REQUIRED ACTION —
From the entries below, return every line that includes the word "grass".

[Data extracted from a collection]

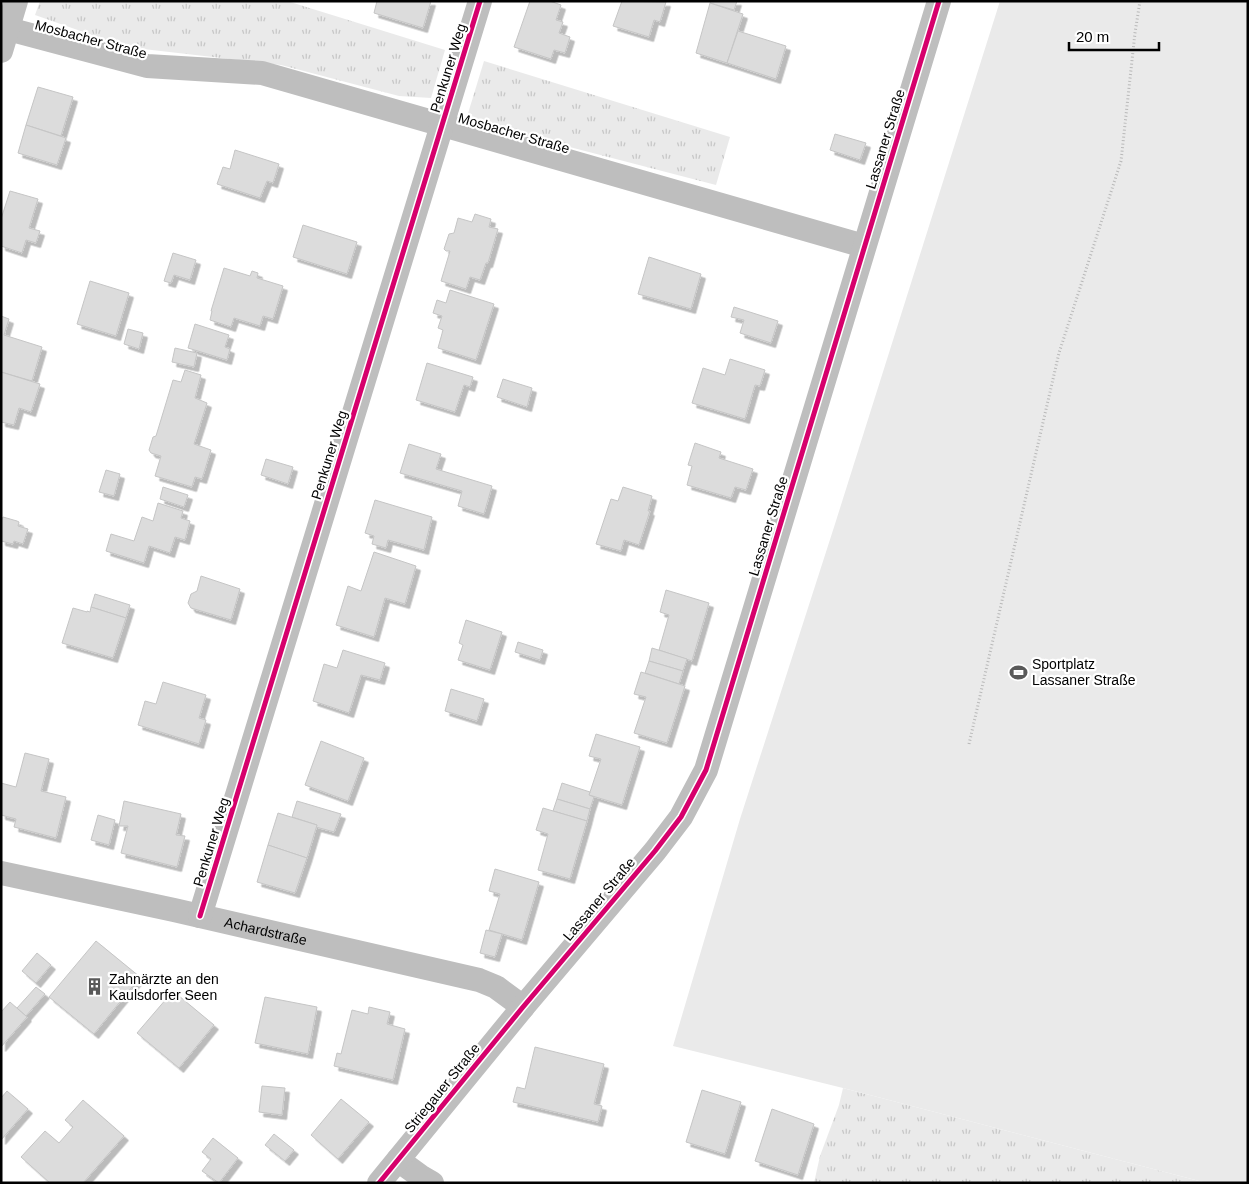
<svg xmlns="http://www.w3.org/2000/svg" width="1249" height="1184" font-family="Arial,sans-serif">
<defs>
<pattern id="grass-tufts" width="24" height="20" patternUnits="userSpaceOnUse" patternTransform="scale(1.25)"><rect width="24" height="20" fill="#eaeaea"/><path d="M3 7l-1-3M5 7V3M7 7l1-3M15 17l-1-3M17 17v-4M19 17l1-3" fill="none" stroke="#c7c7c7"/></pattern>
<filter id="shadow"><feDropShadow dx="4.5" dy="4.5" stdDeviation="0" flood-color="#0004"/></filter>
</defs>
<rect width="100%" height="100%" fill="#fff"/>
<!-- grass -->
<g fill="url(#grass-tufts)">
<polygon points="40,1 287,1 445,50 431,98 399,96 281,65 126,47 35,15"/>
<polygon points="484,61 730,137 716,185 466,120"/>
<polygon points="843,1088 1207,1183 814,1183 820,1156 839,1105"/>
</g>
<!-- pitch -->
<polygon fill="#eaeaea" points="1000,1 1248,1 1248,1183 1207,1183 843,1088 673,1046 740,819 835,524"/>
<!-- building -->
<g fill="#dcdcdc" stroke="#c5c5c5" filter="url(#shadow)">
<polygon points="377,1 431,1 423,28 374,13"/>
<polygon points="530,1 550,1 561,5 556,20 563,22 559,33 570,37 565,53 554,50 551,59 514,47"/>
<polygon points="622,1 666,2 660,22 654,20 649,37 613,26"/>
<polygon points="711,1 737,1 734,10 710,3"/>
<polygon points="710,3 743,14 727,63 696,53"/>
<polygon points="738,31 786,46 776,79 727,63"/>
<polygon points="38,87 73,97 61,136 26,125"/>
<polygon points="26,125 66,138 57,165 18,153"/>
<polygon points="835,134 866,143 860,160 830,150"/>
<polygon points="235,150 279,164 273,183 267,181 260,198 217,184 223,167 230,169"/>
<polygon points="10,191 38,199 29,228 40,231 36,243 26,240 22,253 1,246 1,219"/>
<polygon points="475,214 491,219 489,227 498,229 488,263 486,263 480,280 470,277 466,289 441,281 450,251 446,251 444,249 449,234 454,233 458,218 472,222"/>
<polygon points="303,225 357,242 347,274 293,257"/>
<polygon points="173,253 196,260 190,280 174,275 171,283 164,281"/>
<polygon points="649,257 701,274 691,309 638,294"/>
<polygon points="224,268 250,276 252,271 258,273 257,278 283,286 273,319 263,316 260,326 234,318 231,327 210,320 212,311 211,311"/>
<polygon points="90,281 129,293 116,336 77,324"/>
<polygon points="450,290 494,304 476,360 438,348 443,330 438,328 442,316 433,313 437,300 446,303"/>
<polygon points="734,307 778,321 771,343 740,333 744,320 731,317"/>
<polygon points="1,316 9,319 4,335 42,347 32,381 1,372"/>
<polygon points="195,324 229,335 225,347 230,349 227,360 188,348"/>
<polygon points="128,329 143,333 139,349 124,344"/>
<polygon points="175,348 197,353 194,367 172,362"/>
<polygon points="730,359 765,370 760,386 755,385 745,419 692,403 703,368 725,375"/>
<polygon points="427,363 473,377 470,387 464,385 455,412 416,400"/>
<polygon points="185,370 201,375 195,398 207,403 194,444 211,450 202,479 195,477 192,487 155,476 161,456 151,453 149,450 153,437 156,436 173,380 181,382"/>
<polygon points="1,372 40,384 31,412 19,408 14,425 1,422"/>
<polygon points="503,379 532,388 527,407 497,397"/>
<polygon points="695,443 721,452 719,458 753,469 746,490 735,487 731,498 687,485 692,466 688,465"/>
<polygon points="409,444 441,454 436,469 492,486 484,514 458,506 462,491 400,473"/>
<polygon points="266,459 293,467 288,484 261,475"/>
<polygon points="106,470 120,474 114,496 99,492"/>
<polygon points="163,487 188,495 184,507 160,499"/>
<polygon points="623,487 652,496 648,511 650,511 639,545 624,540 621,551 596,544 611,499 618,501"/>
<polygon points="375,500 432,517 424,550 388,540 386,548 372,544 374,536 365,533"/>
<polygon points="158,503 183,511 181,518 190,521 185,540 175,537 170,553 149,546 144,563 106,551 111,534 134,541 142,517 153,521"/>
<polygon points="3,517 17,521 19,522 18,526 28,529 23,544 14,541 13,544 1,541 1,521"/>
<polygon points="374,552 416,566 405,604 385,598 374,637 336,625 348,586 361,591"/>
<polygon points="201,576 240,589 231,620 191,608 188,603 191,594 197,591"/>
<polygon points="666,590 709,603 692,661 659,650 669,615 660,612"/>
<polygon points="95,594 130,605 126,618 91,607"/>
<polygon points="91,607 126,618 113,658 62,643 73,608 87,612 87,611 90,612"/>
<polygon points="466,620 502,632 490,670 458,660 463,645 459,643"/>
<polygon points="518,642 543,650 540,660 515,652"/>
<polygon points="652,648 687,659 683,671 649,661"/>
<polygon points="343,650 385,663 380,680 361,675 349,713 313,701 324,664 337,668"/>
<polygon points="649,661 683,671 679,684 645,673"/>
<polygon points="641,672 685,686 667,743 634,733 646,697 634,694"/>
<polygon points="163,682 206,695 199,718 206,720 199,744 138,725 145,701 156,704"/>
<polygon points="451,689 484,699 477,721 445,711"/>
<polygon points="596,734 640,747 622,805 589,795 601,759 589,756"/>
<polygon points="321,741 364,758 348,801 305,785"/>
<polygon points="25,753 49,759 41,791 66,797 56,838 14,827 16,819 1,815 1,783 16,787"/>
<polygon points="562,783 590,792 589,795 594,797 590,809 557,799"/>
<polygon points="557,799 590,809 587,821 553,811"/>
<polygon points="124,801 181,814 176,835 185,836 177,867 121,853 128,826 119,826"/>
<polygon points="297,801 341,814 334,832 316,827 317,825 292,817"/>
<polygon points="543,808 587,821 570,879 538,870 548,834 536,830"/>
<polygon points="278,813 317,825 307,858 268,845"/>
<polygon points="98,815 115,820 109,845 91,840"/>
<polygon points="268,845 307,858 295,893 257,882"/>
<polygon points="495,869 539,882 522,940 489,930 500,894 489,891"/>
<polygon points="486,930 502,934 495,957 480,953"/>
<polygon points="96,941 140,977 94,1034 49,997"/>
<polygon points="37,953 51,965 36,983 22,971"/>
<polygon points="36,987 45,994 26,1016 17,1008"/>
<polygon points="173,991 214,1025 179,1068 137,1033"/>
<polygon points="265,997 317,1007 308,1054 255,1043"/>
<polygon points="10,1002 27,1017 1,1047 1,1012"/>
<polygon points="369,1007 390,1012 387,1024 405,1029 393,1080 334,1066 337,1053 341,1054 352,1010 368,1014"/>
<polygon points="535,1047 604,1064 594,1104 602,1106 598,1122 513,1102 517,1087 525,1089"/>
<polygon points="262,1086 285,1088 282,1115 259,1112"/>
<polygon points="702,1090 741,1102 725,1154 686,1142"/>
<polygon points="7,1091 28,1109 1,1140 1,1098"/>
<polygon points="341,1099 369,1122 338,1159 311,1135"/>
<polygon points="83,1100 124,1136 83,1183 50,1183 21,1157 45,1131 59,1143 73,1127 65,1120"/>
<polygon points="772,1109 814,1124 798,1175 755,1161"/>
<polygon points="274,1134 294,1150 285,1161 265,1145"/>
<polygon points="213,1138 238,1158 219,1183 202,1171 211,1159 202,1152"/>
</g>
<g fill="none" stroke-linecap="round" stroke-linejoin="round">
<!-- path -->
<polyline stroke="#b8b8b8" stroke-width="3" stroke-dasharray="1 2.5" stroke-linecap="butt" points="969,744 1059,353 1121,161 1135,33 1140,1"/>
<!-- minor -->
<g stroke="#bebebe" stroke-width="24">
<polyline points="1,27 147,66 262,73 864,246"/>
<polyline points="1,51 16,1"/>
<path id="s1" d="M1 873 174 910 479 980 496 987 523 1007"/>
<polyline points="200,916 480,1"/>
<polyline points="398,1160 420,1176 432,1183"/>
<polyline points="379,1183 523,1007 655,851 681,817 706,770 939,1"/>
</g>
<defs>
<g id="cycleway">
<polyline points="200,916 480,1"/>
<polyline points="379,1183 523,1007 655,851 681,817 706,770 939,1"/>
</g>
</defs>
<!-- cycleway casing -->
<use href="#cycleway" stroke="#fff" stroke-width="8"/>
<!-- cycleway -->
<use href="#cycleway" stroke="#d6006c" stroke-width="5"/>
</g>
<!-- icons -->
<defs>
<symbol id="stadium-bare" viewBox="-9 -9 18 18"><path d="M0-5a6.5 5 0 1 0 0 10a6.5 5 0 1 0 0-10ZM-3.5-1.8h7v3.6h-7Z" fill="#595959" stroke="#fff" stroke-width="2.5" paint-order="stroke"/></symbol>
<symbol id="building-bare" viewBox="-9 -9 18 18"><path d="M-4-6H4V6H1V3H-1V6H-4ZM-2.5-4.3h1.7v1.8h-1.7ZM.8-4.3h1.7v1.8H.8ZM-2.5-1h1.7V.8h-1.7ZM.8-1h1.7V.8H.8Z" fill="#595959" stroke="#fff" stroke-width="2.5" paint-order="stroke"/></symbol>
</defs>
<g fill-rule="evenodd">
<use href="#stadium-bare" x="1006" y="660" width="25" height="25"/>
<use href="#building-bare" x="82" y="974" width="25" height="25"/>
</g>
<g text-anchor="middle" dominant-baseline="central" stroke-width="4.5" stroke-linejoin="round" paint-order="stroke">
<!-- street labels -->
<g font-size="14" fill="#000" stroke="#fff">
<text transform="translate(91 39) rotate(15)">Mosbacher Straße</text>
<text transform="translate(448 68) rotate(-73)">Penkuner Weg</text>
<text transform="translate(514 133) rotate(16)">Mosbacher Straße</text>
<text transform="translate(885 139) rotate(-73)">Lassaner Straße</text>
<text transform="translate(329 455) rotate(-73)">Penkuner Weg</text>
<text transform="translate(768 526) rotate(-73)">Lassaner Straße</text>
<text transform="translate(211 842) rotate(-73)">Penkuner Weg</text>
<text transform="translate(599 899) rotate(-50)">Lassaner Straße</text>
<text stroke="none"><textPath href="#s1" startOffset="271">Achardstraße</textPath></text>
<text transform="translate(442 1088) rotate(-51)">Striegauer Straße</text>
</g>
<!-- poi labels -->
<g font-size="14" fill="#000" stroke="#fff" text-anchor="start">
<text x="1032" y="664">Sportplatz<tspan x="1032" dy="16">Lassaner Straße</tspan></text>
<text x="109" y="979">Zahnärzte an den<tspan x="109" dy="16">Kaulsdorfer Seen</tspan></text>
</g>
</g>
<!-- border -->
<rect width="1249" height="1184" fill="none" stroke="#000000" stroke-width="5"/>
<!-- scale -->
<path d="M1069 42v8h90v-8" fill="none" stroke="#000000" stroke-width="2.5"/>
<text x="1076" y="42" font-size="15" fill="#000000" stroke="#ffffff" stroke-width="4" paint-order="stroke">20 m</text>
</svg>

EXERCISE ANSWER —
<pattern id="grass-tufts" width="24" height="20" patternUnits="userSpaceOnUse" patternTransform="scale(1.25)"><rect width="24" height="20" fill="#eaeaea"/><path d="M3 7l-1-3M5 7V3M7 7l1-3M15 17l-1-3M17 17v-4M19 17l1-3" fill="none" stroke="#c7c7c7"/></pattern>
<!-- grass -->
<g fill="url(#grass-tufts)">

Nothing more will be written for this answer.